Your output should repeat the entries below exactly. It should contain no images.

** Opening Data section block **

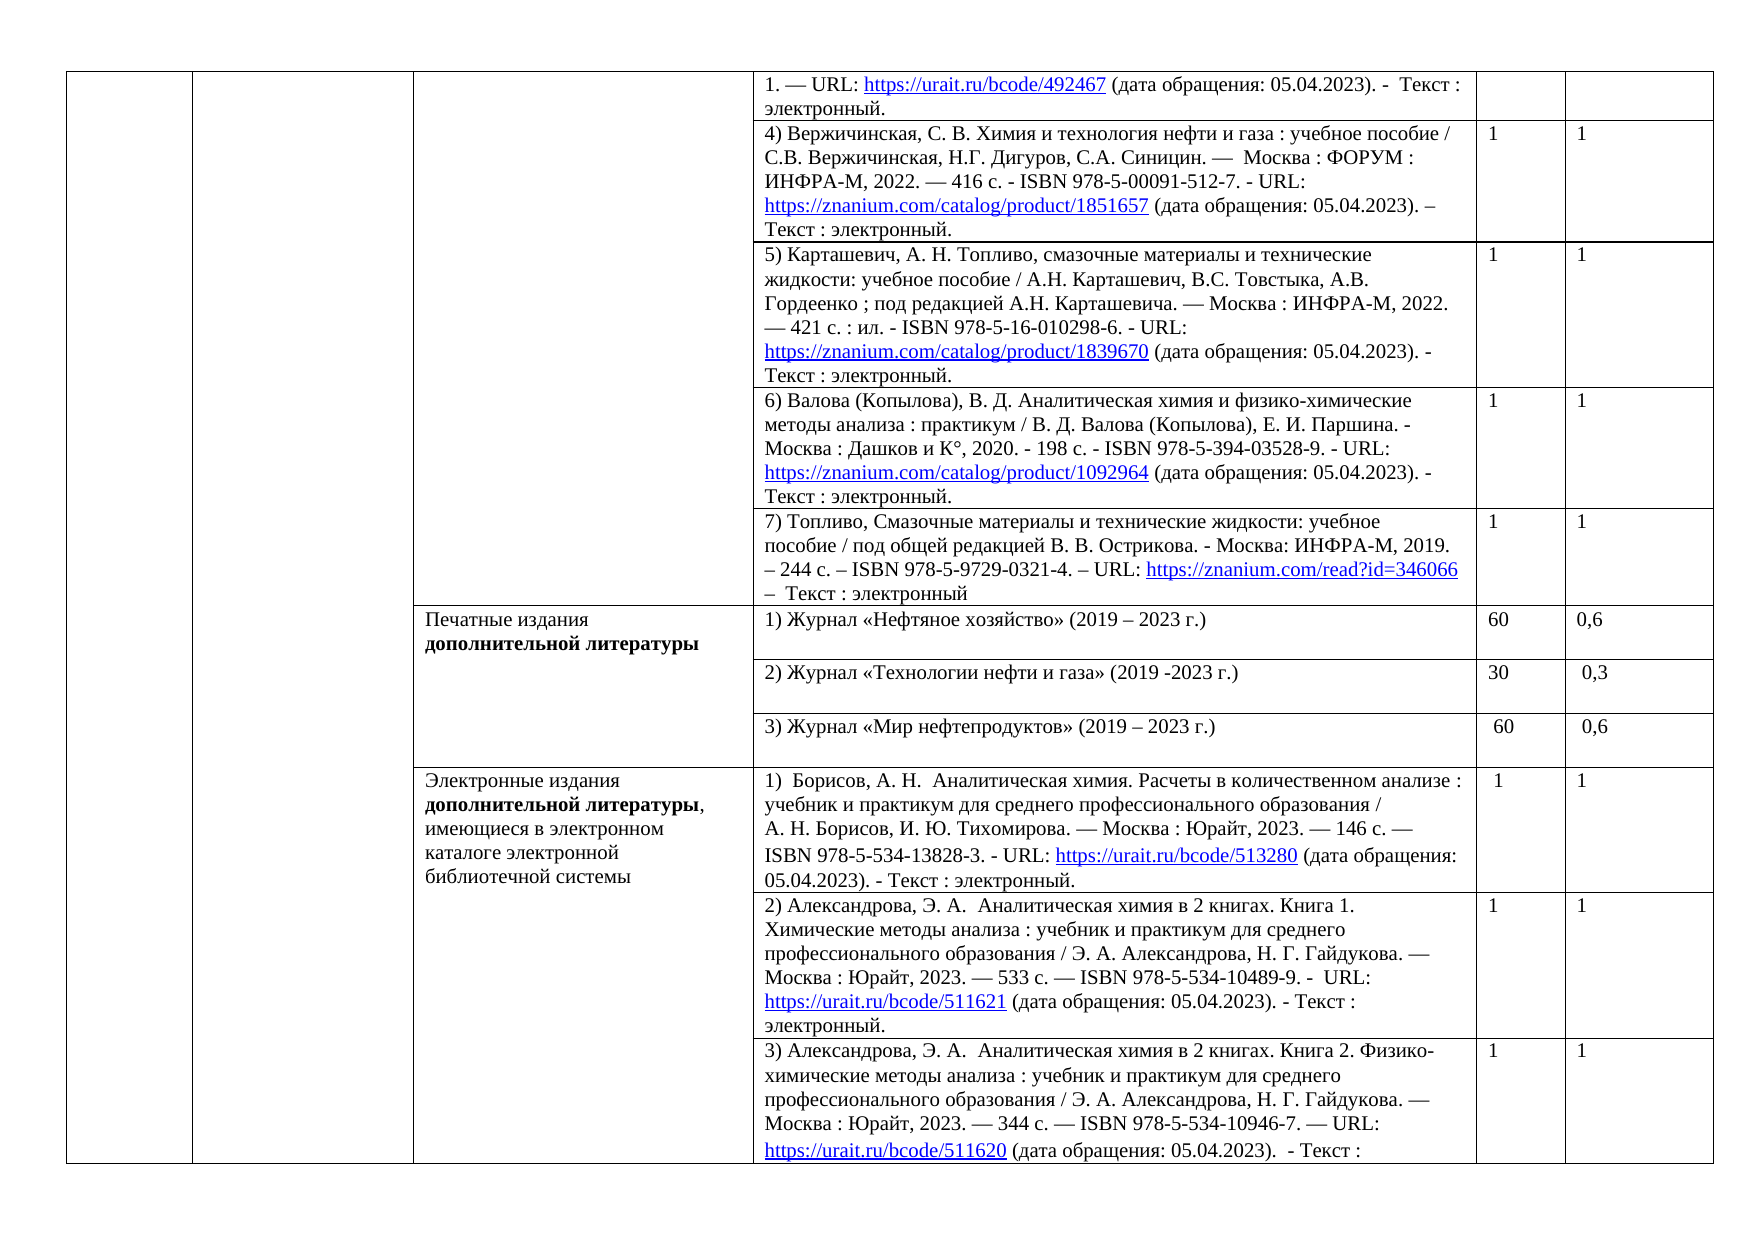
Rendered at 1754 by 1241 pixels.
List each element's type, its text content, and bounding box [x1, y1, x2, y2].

table_cell 1 [1566, 243, 1713, 387]
table_cell 1 [1566, 1039, 1713, 1163]
table_cell 1 [1566, 121, 1713, 241]
table_cell 60 [1477, 606, 1565, 659]
table_cell Печатные издания дополнительной литературы [414, 606, 753, 767]
table_cell 3) Александрова, Э. А. Аналитическая химия в 2 книгах. Книга 2. Физико-химические методы анализа : учебник и практикум для среднего профессионального образования / Э. А. Александрова, Н. Г. Гайдукова. — Москва : Юрайт, 2023. — 344 с. — ISBN 978-5-534-10946-7. — URL: https://urait.ru/bcode/511620 (дата обращения: 05.04.2023). - Текст : электронный. [754, 1039, 1476, 1163]
table_cell 5) Карташевич, А. Н. Топливо, смазочные материалы и технические жидкости: учебное пособие / А.Н. Карташевич, В.С. Товстыка, А.В. Гордеенко ; под редакцией А.Н. Карташевича. — Москва : ИНФРА-М, 2022. — 421 с. : ил. - ISBN 978-5-16-010298-6. - URL: https://znanium.com/catalog/product/1839670 (дата обращения: 05.04.2023). - Текст : электронный. [754, 243, 1476, 387]
table_cell 1 [1477, 388, 1565, 508]
table_cell 2) Александрова, Э. А. Аналитическая химия в 2 книгах. Книга 1. Химические методы анализа : учебник и практикум для среднего профессионального образования / Э. А. Александрова, Н. Г. Гайдукова. —Москва : Юрайт, 2023. — 533 с. — ISBN 978-5-534-10489-9. - URL: https://urait.ru/bcode/511621 (дата обращения: 05.04.2023). - Текст : электронный. [754, 893, 1476, 1037]
table_cell 1 [1477, 768, 1565, 892]
table_cell 1 [1566, 388, 1713, 508]
table_cell 0,6 [1566, 606, 1713, 659]
table_cell 60 [1477, 714, 1565, 767]
table_cell 6) Валова (Копылова), В. Д. Аналитическая химия и физико-химические методы анализа : практикум / В. Д. Валова (Копылова), Е. И. Паршина. - Москва : Дашков и К°, 2020. - 198 с. - ISBN 978-5-394-03528-9. - URL: https://znanium.com/catalog/product/1092964 (дата обращения: 05.04.2023). - Текст : электронный. [754, 388, 1476, 508]
table_cell 1 [1477, 72, 1565, 120]
table_cell 1 [1566, 768, 1713, 892]
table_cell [754, 72, 1476, 120]
table_cell 1 [1566, 72, 1713, 120]
table_cell 3) Журнал «Мир нефтепродуктов» (2019 – 2023 г.) [754, 714, 1476, 767]
table_cell 1 [1477, 1039, 1565, 1163]
table_cell 0,3 [1566, 660, 1713, 713]
table_cell Электронные издания дополнительной литературы, имеющиеся в электронном каталоге электронной библиотечной системы [414, 768, 753, 1163]
table_cell 1 [1566, 893, 1713, 1037]
table_cell 1 [1566, 509, 1713, 605]
table_cell 4) Вержичинская, С. В. Химия и технология нефти и газа : учебное пособие / С.В. Вержичинская, Н.Г. Дигуров, С.А. Синицин. — Москва : ФОРУМ : ИНФРА-М, 2022. — 416 с. - ISBN 978-5-00091-512-7. - URL: https://znanium.com/catalog/product/1851657 (дата обращения: 05.04.2023). – Текст : электронный. [754, 121, 1476, 241]
table_cell 1 [1477, 121, 1565, 241]
table_cell 30 [1477, 660, 1565, 713]
table_cell 7) Топливо, Смазочные материалы и технические жидкости: учебное пособие / под общей редакцией В. В. Острикова. - Москва: ИНФРА-М, 2019. – 244 с. – ISBN 978-5-9729-0321-4. – URL: https://znanium.com/read?id=346066 – Текст : электронный [754, 509, 1476, 605]
table_cell 1 [1477, 893, 1565, 1037]
table_cell 2) Журнал «Технологии нефти и газа» (2019 -2023 г.) [754, 660, 1476, 713]
table_cell 1) Журнал «Нефтяное хозяйство» (2019 – 2023 г.) [754, 606, 1476, 659]
table_cell 0,6 [1566, 714, 1713, 767]
table_cell 1) Борисов, А. Н. Аналитическая химия. Расчеты в количественном анализе : учебник и практикум для среднего профессионального образования / А. Н. Борисов, И. Ю. Тихомирова. — Москва : Юрайт, 2023. — 146 с. — ISBN 978-5-534-13828-3. - URL: https://urait.ru/bcode/513280 (дата обращения: 05.04.2023). - Текст : электронный. [754, 768, 1476, 892]
table_cell 1 [1477, 509, 1565, 605]
table_cell 1 [1477, 243, 1565, 387]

** Closing Data section block **

■ Exercise output:
Rendered at 1754 by 1241 pixels.
List each element's type, its text content, and bounding box [x1, y1, x2, y2].

table_cell 1 [1566, 243, 1713, 387]
table_cell 1 [1566, 1039, 1713, 1163]
table_cell 1 [1566, 121, 1713, 241]
table_cell 60 [1477, 606, 1565, 659]
table_cell Печатные издания дополнительной литературы [414, 606, 753, 767]
table_cell 3) Александрова, Э. А. Аналитическая химия в 2 книгах. Книга 2. Физико-химические методы анализа : учебник и практикум для среднего профессионального образования / Э. А. Александрова, Н. Г. Гайдукова. — Москва : Юрайт, 2023. — 344 с. — ISBN 978-5-534-10946-7. — URL: https://urait.ru/bcode/511620 (дата обращения: 05.04.2023). - Текст : электронный. [754, 1039, 1476, 1163]
table_cell 5) Карташевич, А. Н. Топливо, смазочные материалы и технические жидкости: учебное пособие / А.Н. Карташевич, В.С. Товстыка, А.В. Гордеенко ; под редакцией А.Н. Карташевича. — Москва : ИНФРА-М, 2022. — 421 с. : ил. - ISBN 978-5-16-010298-6. - URL: https://znanium.com/catalog/product/1839670 (дата обращения: 05.04.2023). - Текст : электронный. [754, 243, 1476, 387]
table_cell 1 [1477, 388, 1565, 508]
table_cell 2) Александрова, Э. А. Аналитическая химия в 2 книгах. Книга 1. Химические методы анализа : учебник и практикум для среднего профессионального образования / Э. А. Александрова, Н. Г. Гайдукова. —Москва : Юрайт, 2023. — 533 с. — ISBN 978-5-534-10489-9. - URL: https://urait.ru/bcode/511621 (дата обращения: 05.04.2023). - Текст : электронный. [754, 893, 1476, 1037]
table_cell 1 [1477, 768, 1565, 892]
table_cell 1 [1566, 388, 1713, 508]
table_cell 0,6 [1566, 606, 1713, 659]
table_cell 60 [1477, 714, 1565, 767]
table_cell 6) Валова (Копылова), В. Д. Аналитическая химия и физико-химические методы анализа : практикум / В. Д. Валова (Копылова), Е. И. Паршина. - Москва : Дашков и К°, 2020. - 198 с. - ISBN 978-5-394-03528-9. - URL: https://znanium.com/catalog/product/1092964 (дата обращения: 05.04.2023). - Текст : электронный. [754, 388, 1476, 508]
table_cell 1 [1477, 72, 1565, 120]
table_cell 1 [1566, 768, 1713, 892]
table_cell [754, 72, 1476, 120]
table_cell 1 [1566, 72, 1713, 120]
table_cell 3) Журнал «Мир нефтепродуктов» (2019 – 2023 г.) [754, 714, 1476, 767]
table_cell 1 [1477, 1039, 1565, 1163]
table_cell 0,3 [1566, 660, 1713, 713]
table_cell Электронные издания дополнительной литературы, имеющиеся в электронном каталоге электронной библиотечной системы [414, 768, 753, 1163]
table_cell 1 [1566, 893, 1713, 1037]
table_cell 1 [1566, 509, 1713, 605]
table_cell 4) Вержичинская, С. В. Химия и технология нефти и газа : учебное пособие / С.В. Вержичинская, Н.Г. Дигуров, С.А. Синицин. — Москва : ФОРУМ : ИНФРА-М, 2022. — 416 с. - ISBN 978-5-00091-512-7. - URL: https://znanium.com/catalog/product/1851657 (дата обращения: 05.04.2023). – Текст : электронный. [754, 121, 1476, 241]
table_cell 1 [1477, 121, 1565, 241]
table_cell 30 [1477, 660, 1565, 713]
table_cell 7) Топливо, Смазочные материалы и технические жидкости: учебное пособие / под общей редакцией В. В. Острикова. - Москва: ИНФРА-М, 2019. – 244 с. – ISBN 978-5-9729-0321-4. – URL: https://znanium.com/read?id=346066 – Текст : электронный [754, 509, 1476, 605]
table_cell 1 [1477, 893, 1565, 1037]
table_cell 2) Журнал «Технологии нефти и газа» (2019 -2023 г.) [754, 660, 1476, 713]
table_cell 1) Журнал «Нефтяное хозяйство» (2019 – 2023 г.) [754, 606, 1476, 659]
table_cell 0,6 [1566, 714, 1713, 767]
table_cell 1) Борисов, А. Н. Аналитическая химия. Расчеты в количественном анализе : учебник и практикум для среднего профессионального образования / А. Н. Борисов, И. Ю. Тихомирова. — Москва : Юрайт, 2023. — 146 с. — ISBN 978-5-534-13828-3. - URL: https://urait.ru/bcode/513280 (дата обращения: 05.04.2023). - Текст : электронный. [754, 768, 1476, 892]
table_cell 1 [1477, 509, 1565, 605]
table_cell 1 [1477, 243, 1565, 387]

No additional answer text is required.